Observations of hillslopes underlain by both granite and schist parent materials in the Santa Catalina
mountains (part of the JRB-SCM Critical Zone Observatory) suggest that the carbon rich surface soils
are protected from erosion by a combination of higher infiltration capacities, divergent flow around
micro-topography, and probably (although no data on this was collected) protection by the canopy from
rainsplash and trampling by cattle and scientists.

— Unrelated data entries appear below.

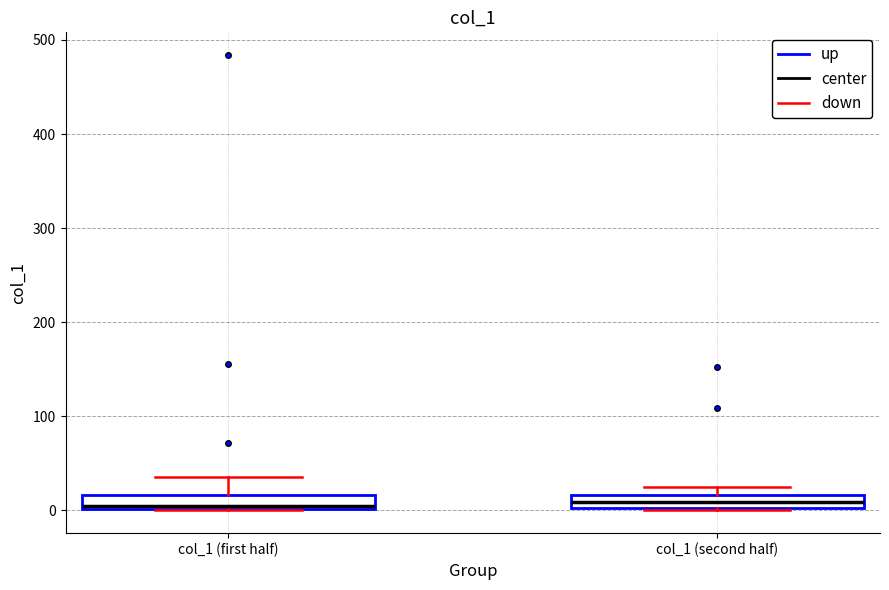

Where is the upper edge of the box for col_1 (first half) on the y-axis? The values are not printed on the chart, so give them approximately, as read against the axis.

20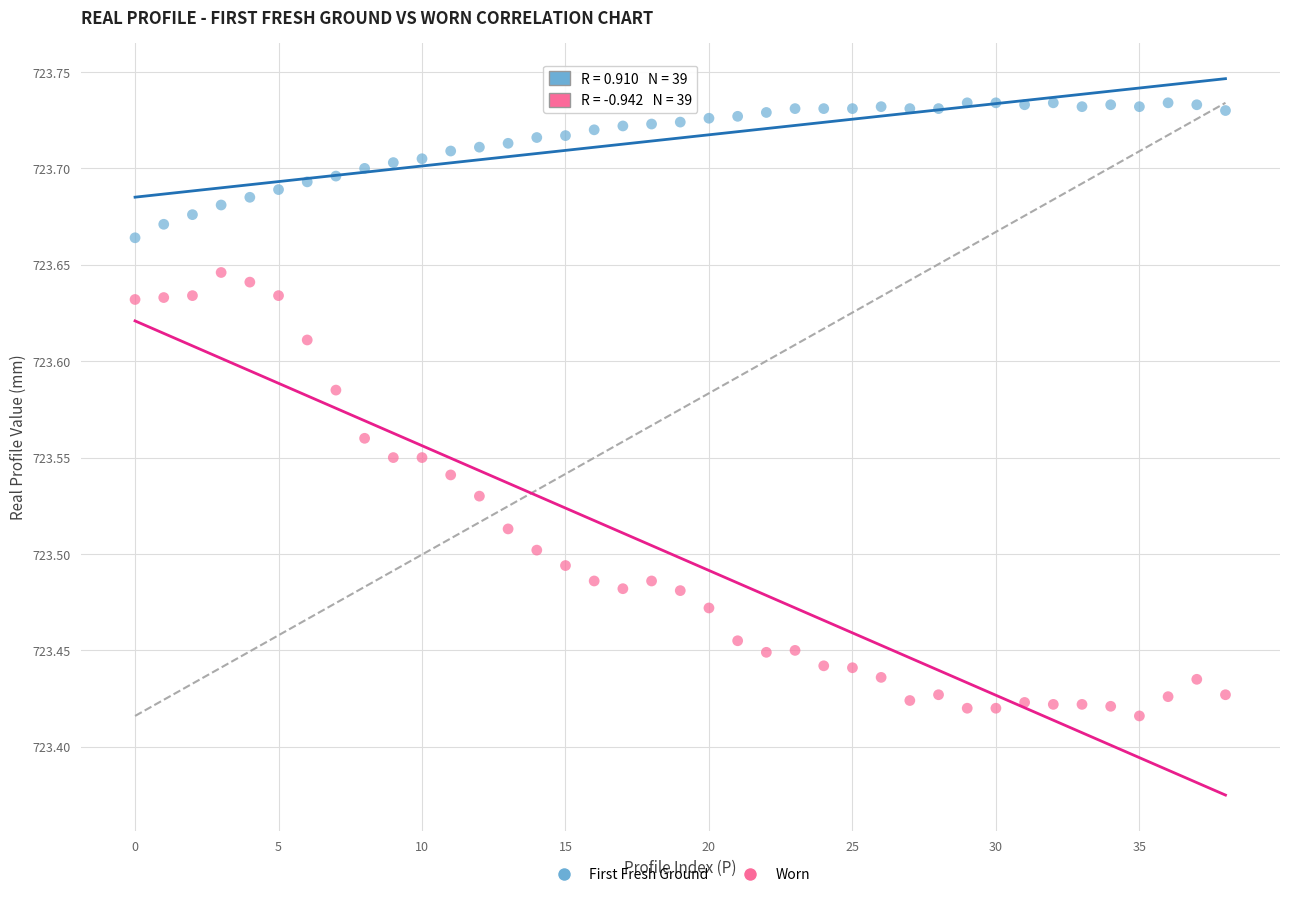

Which series contains the highest Y value?

First Fresh Ground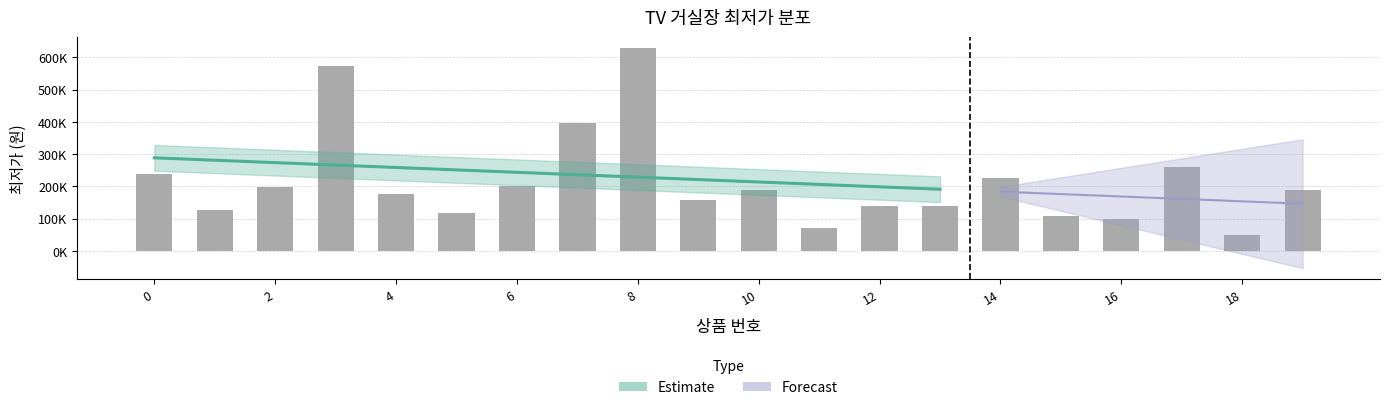

The chart shows a value of 202200 at 6. True or false?

True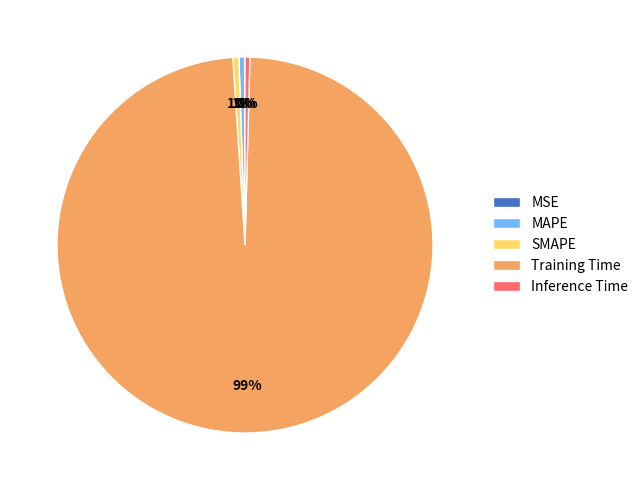

Does any single category account for the majority?

Yes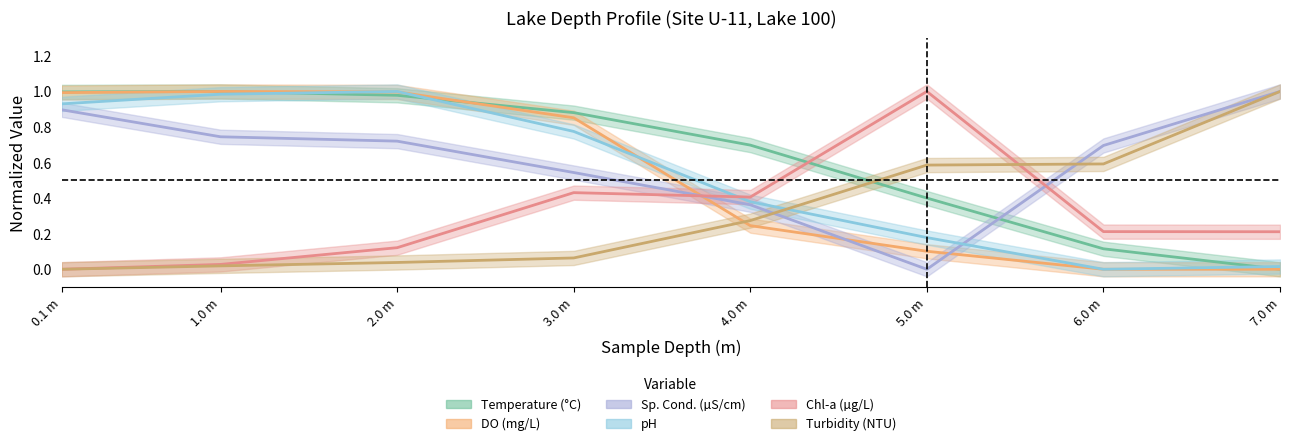

What is the difference between the second highest and minimum values in the pH series?

1.0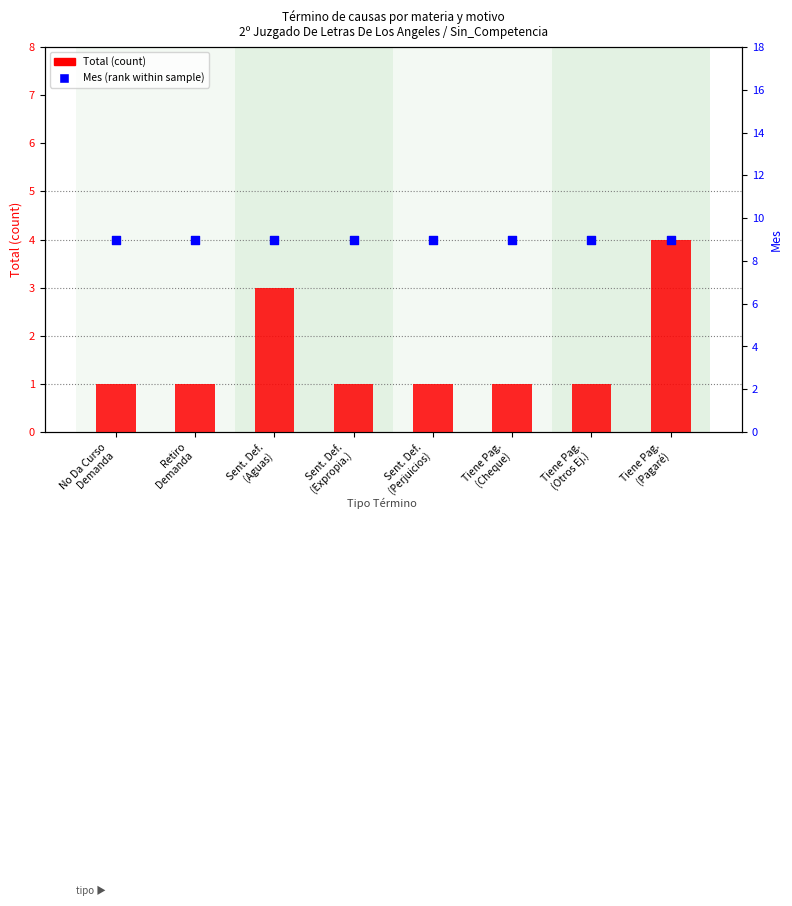

Which series has the largest total across all categories?

Mes (percentile)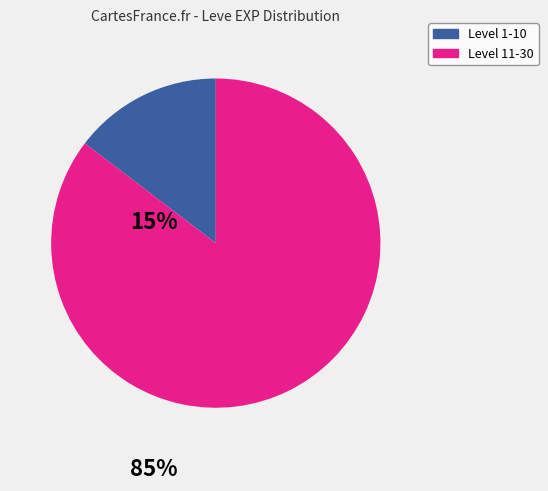

Is there any slice that represents more than half of the pie?

Yes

Scaling up from these small-scale behaviors is important for understanding the water, sediment, carbon
and nitrogen dynamics, and their delivery to streams in semi-arid areas. In this presentation I will
discuss how we are using a combination of field data and modeling to explore how these small-scale
processes control these fluxes at hillslope and small watershed scale.. One hypothesis relevant to the
aims of STRESS that we are pursuing is that the dynamics of carbon in these patchy hillslopes is
something like mobile-immobile transport, but with particles being generated and retained within the
immobile zone (the patches beneath vegetation). Furthermore, due to the increased fertility of these
resource islands and the role that vegetation plays in protecting the soils, the rates of generation and
retention may increase with local concentration.